## Soal yang Diberikan
Menurut teks tentang kerusuhan di Ambon, berapa aparat yang kini ditahan Detasemen Polisi Militer VIII-3 Ambon?

##### Kutipan Teks #####

Sejumlah aparat yang terlibat dalam kerusuhan pun ''dijewer". Detasemen Polisi Militer (Den POM) VIII-3 Ambon kini telah menahan 11 aparat. Salah satu dari mereka, Sersan Mayor Wiem Tetehuka dari kesatuan Angkatan Darat, dituduh sebagai provokator, begitu istilah polisi. Polisi militer telah menemukan bukti-bukti kuat untuk menyeret Tetehuka sebagai tersangka. Mayor (CPM) Djuhendi S., Komandan Denpom VIII-Ambon, menduga bahwa motif keterlibatan tersangka dalam aksi provokasi itu karena dendam. ''Mungkin anggota sukunya dibantai, sehingga dia menghasut warganya,'' kata Djuhendi. Sedangkan sembilan ''oknum" tentara yang diduga terlibat dalam penembakan di kawasan Tugu Trikora, Sabtu dini hari dua pekan lalu, juga diperiksa. Satu lainnya adalah Serma Rubben Tutualima alias Benny, polisi dari Satpol Air Ambon, yang dituding sebagai penembak di Masjid Al-Huda.
Provokator? Masih jadi bahan gun-jingan seru, meski sebutannya diubah: penggerak massa. Tercatat 198 orang sebagai tersangka sejak peristiwa 19 Januari lalu. Dua puluh orang di antara mereka, dalam istilah polisi, diketahui sebagai penggerak massa di lapangan. Mereka tertangkap aparat di berbagai lokasi rusuh, dari Ambon, Saparua, sampai Pulau Aru. ''Saya tak menyebutkan mereka sebagai provokator, tapi penggerak massa di lapangan untuk membuat kerusuhan," kata Kepala Direktorat Reserse Polda Maluku, Letkol Achmad Slamet, kepada koresponden TEMPO di Ambon, Friets Kerlely. Di tengah mereka, muncul nama bekas Wali Kota Ambon, Kolonel CPM pensiunan Decky Wattimena. ''Tapi dia hanya dipanggil sebagai saksi," kata Letkol Slamet. ''Mereka itu hanya kelas teri. Yang kita harapkan, mereka bisa mengungkap kelas kakapnya," ujar Panglima Komando Daerah Militer (Pangdam) VII Trikora, Mayjen Amir Sembiring.

##### Data Hasil Ekstraksi #####

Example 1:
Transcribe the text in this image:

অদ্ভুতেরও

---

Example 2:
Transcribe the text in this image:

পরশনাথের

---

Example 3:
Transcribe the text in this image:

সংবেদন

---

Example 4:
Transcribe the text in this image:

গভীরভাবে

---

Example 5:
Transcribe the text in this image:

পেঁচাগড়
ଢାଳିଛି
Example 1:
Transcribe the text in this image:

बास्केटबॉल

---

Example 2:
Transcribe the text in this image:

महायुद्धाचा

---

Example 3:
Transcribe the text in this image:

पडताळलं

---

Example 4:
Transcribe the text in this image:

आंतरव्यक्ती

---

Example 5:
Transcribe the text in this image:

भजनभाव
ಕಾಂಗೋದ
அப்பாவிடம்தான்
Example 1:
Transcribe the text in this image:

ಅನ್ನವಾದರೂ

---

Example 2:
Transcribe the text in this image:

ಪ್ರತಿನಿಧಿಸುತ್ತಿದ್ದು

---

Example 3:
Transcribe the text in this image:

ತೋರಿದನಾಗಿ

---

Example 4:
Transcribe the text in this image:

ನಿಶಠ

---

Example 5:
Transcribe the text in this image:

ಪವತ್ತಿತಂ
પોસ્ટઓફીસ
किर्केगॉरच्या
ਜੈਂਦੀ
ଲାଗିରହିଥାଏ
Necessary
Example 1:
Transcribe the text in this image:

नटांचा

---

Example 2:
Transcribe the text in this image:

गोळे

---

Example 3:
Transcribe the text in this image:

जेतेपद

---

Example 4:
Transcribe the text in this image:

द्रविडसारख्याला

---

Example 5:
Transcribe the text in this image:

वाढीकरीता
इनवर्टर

#####
##### Data Hasil Ekstraksi #####

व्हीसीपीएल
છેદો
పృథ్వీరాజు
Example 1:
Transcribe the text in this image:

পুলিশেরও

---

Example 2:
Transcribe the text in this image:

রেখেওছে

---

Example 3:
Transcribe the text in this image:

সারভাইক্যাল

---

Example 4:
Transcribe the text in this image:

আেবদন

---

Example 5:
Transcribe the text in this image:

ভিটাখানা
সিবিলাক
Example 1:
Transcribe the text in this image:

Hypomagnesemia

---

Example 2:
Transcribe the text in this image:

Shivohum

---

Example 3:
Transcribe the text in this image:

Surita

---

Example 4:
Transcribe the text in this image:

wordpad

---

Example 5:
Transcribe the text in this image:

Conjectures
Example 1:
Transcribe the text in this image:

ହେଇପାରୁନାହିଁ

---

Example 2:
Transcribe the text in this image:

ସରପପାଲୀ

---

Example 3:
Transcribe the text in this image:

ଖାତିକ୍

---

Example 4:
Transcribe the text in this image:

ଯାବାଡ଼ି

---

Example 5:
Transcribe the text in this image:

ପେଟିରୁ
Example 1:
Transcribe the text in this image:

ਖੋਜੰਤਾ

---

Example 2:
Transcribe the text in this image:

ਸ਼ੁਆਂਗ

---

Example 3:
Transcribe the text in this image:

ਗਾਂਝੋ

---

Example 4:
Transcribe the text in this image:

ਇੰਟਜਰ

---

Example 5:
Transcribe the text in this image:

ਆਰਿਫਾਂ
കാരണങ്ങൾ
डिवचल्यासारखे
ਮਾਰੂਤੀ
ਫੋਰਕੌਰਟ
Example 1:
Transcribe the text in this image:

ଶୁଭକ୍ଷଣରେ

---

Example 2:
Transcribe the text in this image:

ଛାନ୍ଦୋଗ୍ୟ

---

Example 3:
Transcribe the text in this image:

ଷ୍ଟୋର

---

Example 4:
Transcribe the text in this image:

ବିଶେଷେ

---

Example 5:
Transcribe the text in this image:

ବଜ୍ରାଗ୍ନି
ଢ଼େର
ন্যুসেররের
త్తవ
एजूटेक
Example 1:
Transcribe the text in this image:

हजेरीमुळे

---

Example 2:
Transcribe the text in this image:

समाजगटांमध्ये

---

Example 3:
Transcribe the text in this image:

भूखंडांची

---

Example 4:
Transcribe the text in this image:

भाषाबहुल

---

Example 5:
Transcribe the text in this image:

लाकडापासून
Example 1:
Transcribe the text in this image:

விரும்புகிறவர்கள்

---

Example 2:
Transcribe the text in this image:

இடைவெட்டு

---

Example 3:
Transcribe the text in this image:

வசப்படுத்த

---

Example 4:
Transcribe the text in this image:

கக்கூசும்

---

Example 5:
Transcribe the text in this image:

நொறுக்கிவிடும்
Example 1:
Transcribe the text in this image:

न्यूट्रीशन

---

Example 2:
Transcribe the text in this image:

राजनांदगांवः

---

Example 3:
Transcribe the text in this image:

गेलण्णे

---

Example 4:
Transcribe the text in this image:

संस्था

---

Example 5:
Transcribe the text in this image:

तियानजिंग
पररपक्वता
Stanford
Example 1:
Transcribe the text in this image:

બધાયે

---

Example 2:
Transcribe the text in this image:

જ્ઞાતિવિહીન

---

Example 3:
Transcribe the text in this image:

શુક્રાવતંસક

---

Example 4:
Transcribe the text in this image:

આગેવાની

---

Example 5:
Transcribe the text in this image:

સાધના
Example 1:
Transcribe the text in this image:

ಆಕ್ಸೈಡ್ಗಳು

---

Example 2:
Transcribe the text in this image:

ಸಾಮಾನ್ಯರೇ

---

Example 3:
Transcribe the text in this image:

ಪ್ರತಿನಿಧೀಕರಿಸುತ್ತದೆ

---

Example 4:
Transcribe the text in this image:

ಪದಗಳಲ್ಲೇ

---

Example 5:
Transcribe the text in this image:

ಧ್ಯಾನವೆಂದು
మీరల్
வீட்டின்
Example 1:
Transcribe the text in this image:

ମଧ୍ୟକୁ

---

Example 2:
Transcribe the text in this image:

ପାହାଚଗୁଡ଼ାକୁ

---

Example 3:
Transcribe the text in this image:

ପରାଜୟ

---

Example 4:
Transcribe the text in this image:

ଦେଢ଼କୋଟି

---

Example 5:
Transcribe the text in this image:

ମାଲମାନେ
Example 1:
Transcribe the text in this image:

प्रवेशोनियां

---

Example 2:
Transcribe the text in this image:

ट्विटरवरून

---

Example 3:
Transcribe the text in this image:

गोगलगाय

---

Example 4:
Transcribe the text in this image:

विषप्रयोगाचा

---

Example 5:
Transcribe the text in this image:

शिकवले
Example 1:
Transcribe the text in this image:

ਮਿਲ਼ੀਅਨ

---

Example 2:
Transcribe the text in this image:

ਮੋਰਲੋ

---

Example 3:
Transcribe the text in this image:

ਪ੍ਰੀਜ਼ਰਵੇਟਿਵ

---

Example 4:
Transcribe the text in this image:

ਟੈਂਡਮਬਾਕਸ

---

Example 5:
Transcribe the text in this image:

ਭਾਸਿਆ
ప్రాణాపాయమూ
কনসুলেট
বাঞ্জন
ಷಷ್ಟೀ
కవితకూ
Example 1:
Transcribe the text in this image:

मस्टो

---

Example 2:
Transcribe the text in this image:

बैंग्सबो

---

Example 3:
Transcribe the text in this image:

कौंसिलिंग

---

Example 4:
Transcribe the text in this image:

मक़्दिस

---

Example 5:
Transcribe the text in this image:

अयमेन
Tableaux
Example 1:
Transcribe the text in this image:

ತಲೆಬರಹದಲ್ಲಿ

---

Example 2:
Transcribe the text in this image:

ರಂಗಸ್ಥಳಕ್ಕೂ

#####
##### Data Hasil Ekstraksi #####

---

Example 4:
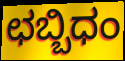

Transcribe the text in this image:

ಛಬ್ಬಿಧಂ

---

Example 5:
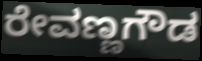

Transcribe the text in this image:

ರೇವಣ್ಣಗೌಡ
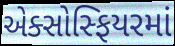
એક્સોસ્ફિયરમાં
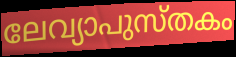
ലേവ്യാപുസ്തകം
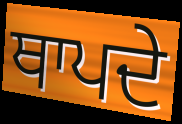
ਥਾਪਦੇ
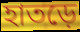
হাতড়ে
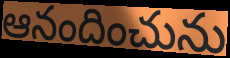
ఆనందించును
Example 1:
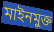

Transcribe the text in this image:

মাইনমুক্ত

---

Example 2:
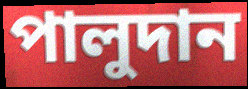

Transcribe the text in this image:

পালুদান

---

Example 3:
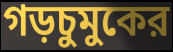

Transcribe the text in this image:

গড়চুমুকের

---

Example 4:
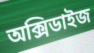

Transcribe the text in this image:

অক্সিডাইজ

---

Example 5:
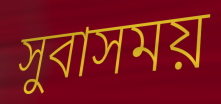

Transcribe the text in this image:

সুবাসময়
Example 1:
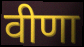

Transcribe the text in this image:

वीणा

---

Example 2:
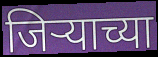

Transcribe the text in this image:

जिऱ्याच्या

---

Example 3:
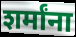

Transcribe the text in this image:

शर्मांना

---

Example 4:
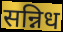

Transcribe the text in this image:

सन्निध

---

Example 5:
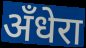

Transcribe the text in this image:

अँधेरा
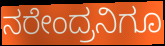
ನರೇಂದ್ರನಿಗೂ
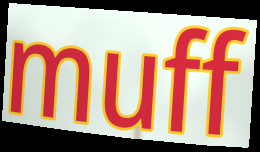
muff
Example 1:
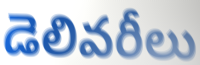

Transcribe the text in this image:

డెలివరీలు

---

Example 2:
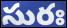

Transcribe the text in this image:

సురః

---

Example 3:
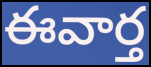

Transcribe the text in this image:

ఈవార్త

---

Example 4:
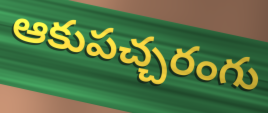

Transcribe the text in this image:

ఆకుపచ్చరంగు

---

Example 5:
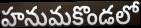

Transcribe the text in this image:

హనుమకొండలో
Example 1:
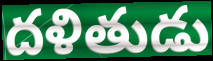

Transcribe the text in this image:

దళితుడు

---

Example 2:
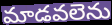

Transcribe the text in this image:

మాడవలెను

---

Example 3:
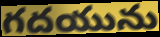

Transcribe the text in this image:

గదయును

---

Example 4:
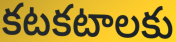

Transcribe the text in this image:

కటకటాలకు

#####

## Jawaban di Bawah
Sebelas aparat.